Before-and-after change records
|---|
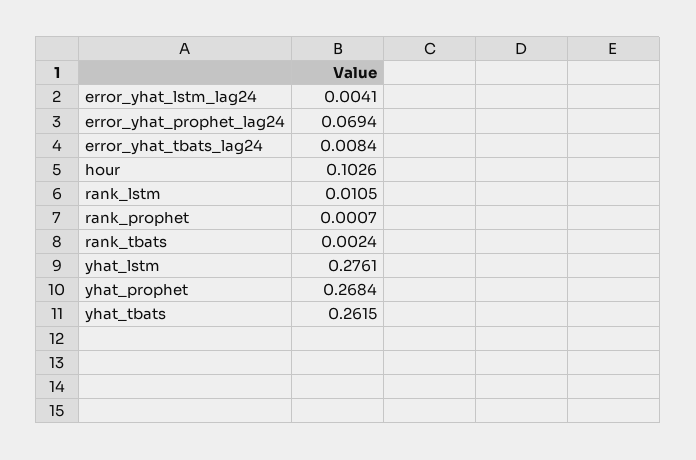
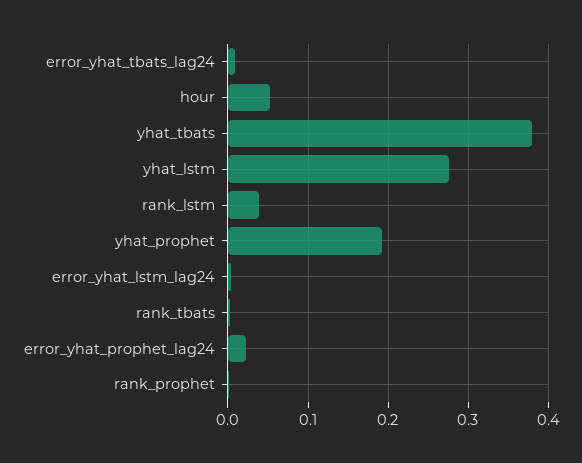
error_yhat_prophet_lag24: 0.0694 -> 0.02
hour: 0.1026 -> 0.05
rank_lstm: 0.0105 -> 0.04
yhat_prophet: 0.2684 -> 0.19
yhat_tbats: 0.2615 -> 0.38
|---|
AIM OF THE EXERCISE: Each entry shown above must be quoted exactly, with its pictures left out.

YOUR RESPONSE:
error_yhat_prophet_lag24: 0.0694 -> 0.02
hour: 0.1026 -> 0.05
rank_lstm: 0.0105 -> 0.04
yhat_prophet: 0.2684 -> 0.19
yhat_tbats: 0.2615 -> 0.38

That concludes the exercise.